JOB:
Please update the listing from its start through the line containing "Dot at: (320, 199)" by replacing "pose" with "camera", keeping everything else unchanged.

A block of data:
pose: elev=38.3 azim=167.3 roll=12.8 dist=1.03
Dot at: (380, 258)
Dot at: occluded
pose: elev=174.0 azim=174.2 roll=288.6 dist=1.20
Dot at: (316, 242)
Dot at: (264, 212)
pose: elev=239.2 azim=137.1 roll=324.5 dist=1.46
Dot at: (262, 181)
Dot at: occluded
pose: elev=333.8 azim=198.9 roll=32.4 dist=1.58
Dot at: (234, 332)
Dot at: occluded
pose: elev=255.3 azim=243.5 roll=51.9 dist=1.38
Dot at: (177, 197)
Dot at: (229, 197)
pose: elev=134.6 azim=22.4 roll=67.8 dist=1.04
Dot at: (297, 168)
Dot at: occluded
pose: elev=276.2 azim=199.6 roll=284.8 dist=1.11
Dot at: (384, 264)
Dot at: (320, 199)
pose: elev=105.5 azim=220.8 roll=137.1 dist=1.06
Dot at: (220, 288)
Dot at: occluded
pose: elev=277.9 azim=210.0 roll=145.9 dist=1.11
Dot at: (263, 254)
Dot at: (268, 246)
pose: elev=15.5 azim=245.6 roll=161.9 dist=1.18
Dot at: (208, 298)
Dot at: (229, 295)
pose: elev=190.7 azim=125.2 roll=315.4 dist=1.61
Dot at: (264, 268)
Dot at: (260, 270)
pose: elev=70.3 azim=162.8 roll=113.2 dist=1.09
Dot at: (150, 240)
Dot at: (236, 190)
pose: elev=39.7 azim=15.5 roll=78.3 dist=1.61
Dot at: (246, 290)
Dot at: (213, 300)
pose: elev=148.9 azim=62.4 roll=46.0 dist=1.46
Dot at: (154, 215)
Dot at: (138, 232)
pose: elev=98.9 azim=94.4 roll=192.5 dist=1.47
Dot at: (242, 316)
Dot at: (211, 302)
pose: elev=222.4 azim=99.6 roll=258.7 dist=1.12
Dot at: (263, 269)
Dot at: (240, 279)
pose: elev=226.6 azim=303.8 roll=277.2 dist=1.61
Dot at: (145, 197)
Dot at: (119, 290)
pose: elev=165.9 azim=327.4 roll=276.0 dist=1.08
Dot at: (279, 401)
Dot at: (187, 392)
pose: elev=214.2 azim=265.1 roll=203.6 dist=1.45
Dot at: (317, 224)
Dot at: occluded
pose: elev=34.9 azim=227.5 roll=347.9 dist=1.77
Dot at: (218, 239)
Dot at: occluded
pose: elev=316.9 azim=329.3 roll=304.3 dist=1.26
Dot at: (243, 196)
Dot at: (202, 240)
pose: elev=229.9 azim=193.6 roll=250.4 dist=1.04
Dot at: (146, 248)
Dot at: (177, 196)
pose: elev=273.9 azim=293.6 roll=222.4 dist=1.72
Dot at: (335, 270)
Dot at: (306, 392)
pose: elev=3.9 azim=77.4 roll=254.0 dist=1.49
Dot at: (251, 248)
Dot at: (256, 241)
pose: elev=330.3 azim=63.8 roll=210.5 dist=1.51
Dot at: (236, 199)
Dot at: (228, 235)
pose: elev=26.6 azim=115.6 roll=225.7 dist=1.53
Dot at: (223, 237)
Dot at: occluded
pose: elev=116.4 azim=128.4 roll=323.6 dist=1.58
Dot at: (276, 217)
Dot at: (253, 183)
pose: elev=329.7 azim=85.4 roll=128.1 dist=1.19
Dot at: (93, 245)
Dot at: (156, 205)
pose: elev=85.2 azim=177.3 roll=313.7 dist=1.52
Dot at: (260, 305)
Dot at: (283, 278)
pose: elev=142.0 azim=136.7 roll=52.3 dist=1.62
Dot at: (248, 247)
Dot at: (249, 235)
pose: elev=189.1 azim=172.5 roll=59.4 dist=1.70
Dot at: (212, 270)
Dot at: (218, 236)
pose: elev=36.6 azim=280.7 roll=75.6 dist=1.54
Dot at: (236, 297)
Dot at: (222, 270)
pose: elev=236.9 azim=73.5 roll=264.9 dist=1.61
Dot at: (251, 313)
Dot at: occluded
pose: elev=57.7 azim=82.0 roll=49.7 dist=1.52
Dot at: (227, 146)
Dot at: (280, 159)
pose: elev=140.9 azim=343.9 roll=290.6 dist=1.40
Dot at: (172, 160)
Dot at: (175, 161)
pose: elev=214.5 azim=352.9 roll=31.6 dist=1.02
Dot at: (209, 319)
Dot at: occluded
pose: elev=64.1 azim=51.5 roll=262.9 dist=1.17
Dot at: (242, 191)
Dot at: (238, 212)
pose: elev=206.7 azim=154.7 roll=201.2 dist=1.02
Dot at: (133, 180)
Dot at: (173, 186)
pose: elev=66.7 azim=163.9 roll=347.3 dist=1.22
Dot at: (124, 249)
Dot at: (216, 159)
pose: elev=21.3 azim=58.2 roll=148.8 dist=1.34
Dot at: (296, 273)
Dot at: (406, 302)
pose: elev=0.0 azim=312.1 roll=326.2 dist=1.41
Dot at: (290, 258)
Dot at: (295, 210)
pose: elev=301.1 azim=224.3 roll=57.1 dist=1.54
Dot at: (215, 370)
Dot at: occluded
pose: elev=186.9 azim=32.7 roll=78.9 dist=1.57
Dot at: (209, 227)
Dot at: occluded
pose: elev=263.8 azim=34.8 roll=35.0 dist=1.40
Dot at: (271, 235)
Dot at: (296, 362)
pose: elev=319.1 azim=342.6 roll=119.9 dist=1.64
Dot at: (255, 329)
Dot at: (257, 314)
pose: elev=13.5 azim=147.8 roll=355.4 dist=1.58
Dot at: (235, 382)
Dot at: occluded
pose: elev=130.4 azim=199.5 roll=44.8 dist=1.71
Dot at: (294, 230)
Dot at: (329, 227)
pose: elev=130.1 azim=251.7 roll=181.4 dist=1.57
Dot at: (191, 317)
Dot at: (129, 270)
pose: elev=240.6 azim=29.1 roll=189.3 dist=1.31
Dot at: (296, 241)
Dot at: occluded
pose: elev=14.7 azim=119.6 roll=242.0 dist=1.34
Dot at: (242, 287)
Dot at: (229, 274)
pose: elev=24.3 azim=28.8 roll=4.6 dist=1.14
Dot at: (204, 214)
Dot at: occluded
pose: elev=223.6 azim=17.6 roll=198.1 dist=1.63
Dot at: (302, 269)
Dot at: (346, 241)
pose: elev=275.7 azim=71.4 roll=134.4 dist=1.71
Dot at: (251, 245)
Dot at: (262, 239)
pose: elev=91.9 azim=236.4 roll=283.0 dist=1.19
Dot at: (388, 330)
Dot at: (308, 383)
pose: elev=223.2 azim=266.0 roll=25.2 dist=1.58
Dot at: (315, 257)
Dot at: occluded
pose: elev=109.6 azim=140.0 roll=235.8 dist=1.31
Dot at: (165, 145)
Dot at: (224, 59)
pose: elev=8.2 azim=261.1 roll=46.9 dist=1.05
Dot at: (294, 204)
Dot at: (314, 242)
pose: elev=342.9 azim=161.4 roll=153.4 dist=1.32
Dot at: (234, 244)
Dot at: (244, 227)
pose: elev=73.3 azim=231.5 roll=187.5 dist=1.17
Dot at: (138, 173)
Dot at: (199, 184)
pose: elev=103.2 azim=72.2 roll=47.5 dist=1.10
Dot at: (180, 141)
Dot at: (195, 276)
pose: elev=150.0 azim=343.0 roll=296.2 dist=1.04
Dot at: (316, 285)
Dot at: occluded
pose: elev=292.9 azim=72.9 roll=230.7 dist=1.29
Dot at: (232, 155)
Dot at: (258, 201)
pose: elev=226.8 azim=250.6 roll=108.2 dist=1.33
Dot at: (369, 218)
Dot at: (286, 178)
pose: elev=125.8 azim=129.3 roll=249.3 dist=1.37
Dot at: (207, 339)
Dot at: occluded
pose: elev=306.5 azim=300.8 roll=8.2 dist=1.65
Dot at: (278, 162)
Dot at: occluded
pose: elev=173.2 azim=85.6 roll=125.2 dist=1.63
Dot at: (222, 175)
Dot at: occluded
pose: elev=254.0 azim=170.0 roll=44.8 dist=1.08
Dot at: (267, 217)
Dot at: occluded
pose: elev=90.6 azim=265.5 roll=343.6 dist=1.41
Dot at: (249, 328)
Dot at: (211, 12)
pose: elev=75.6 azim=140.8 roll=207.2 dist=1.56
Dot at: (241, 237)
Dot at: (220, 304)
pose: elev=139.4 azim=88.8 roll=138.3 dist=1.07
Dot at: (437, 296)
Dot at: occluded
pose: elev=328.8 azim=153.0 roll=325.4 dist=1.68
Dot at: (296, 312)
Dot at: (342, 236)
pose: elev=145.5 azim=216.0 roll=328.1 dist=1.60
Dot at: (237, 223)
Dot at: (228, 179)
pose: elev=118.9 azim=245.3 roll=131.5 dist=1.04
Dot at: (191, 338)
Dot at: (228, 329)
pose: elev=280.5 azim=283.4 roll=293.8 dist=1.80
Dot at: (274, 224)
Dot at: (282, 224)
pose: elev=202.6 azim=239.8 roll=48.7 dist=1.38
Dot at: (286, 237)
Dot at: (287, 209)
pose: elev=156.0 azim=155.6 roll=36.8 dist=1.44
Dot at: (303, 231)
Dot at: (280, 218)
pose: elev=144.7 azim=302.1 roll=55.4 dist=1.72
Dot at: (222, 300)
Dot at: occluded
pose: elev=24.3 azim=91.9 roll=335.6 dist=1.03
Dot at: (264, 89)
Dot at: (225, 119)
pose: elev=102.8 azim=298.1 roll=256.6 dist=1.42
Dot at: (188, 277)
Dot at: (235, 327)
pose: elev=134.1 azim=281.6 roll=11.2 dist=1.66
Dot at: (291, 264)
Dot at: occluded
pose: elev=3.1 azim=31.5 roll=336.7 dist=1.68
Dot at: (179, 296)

OUTPUT FOR THIS TASK:
camera: elev=38.3 azim=167.3 roll=12.8 dist=1.03
Dot at: (380, 258)
Dot at: occluded
camera: elev=174.0 azim=174.2 roll=288.6 dist=1.20
Dot at: (316, 242)
Dot at: (264, 212)
camera: elev=239.2 azim=137.1 roll=324.5 dist=1.46
Dot at: (262, 181)
Dot at: occluded
camera: elev=333.8 azim=198.9 roll=32.4 dist=1.58
Dot at: (234, 332)
Dot at: occluded
camera: elev=255.3 azim=243.5 roll=51.9 dist=1.38
Dot at: (177, 197)
Dot at: (229, 197)
camera: elev=134.6 azim=22.4 roll=67.8 dist=1.04
Dot at: (297, 168)
Dot at: occluded
camera: elev=276.2 azim=199.6 roll=284.8 dist=1.11
Dot at: (384, 264)
Dot at: (320, 199)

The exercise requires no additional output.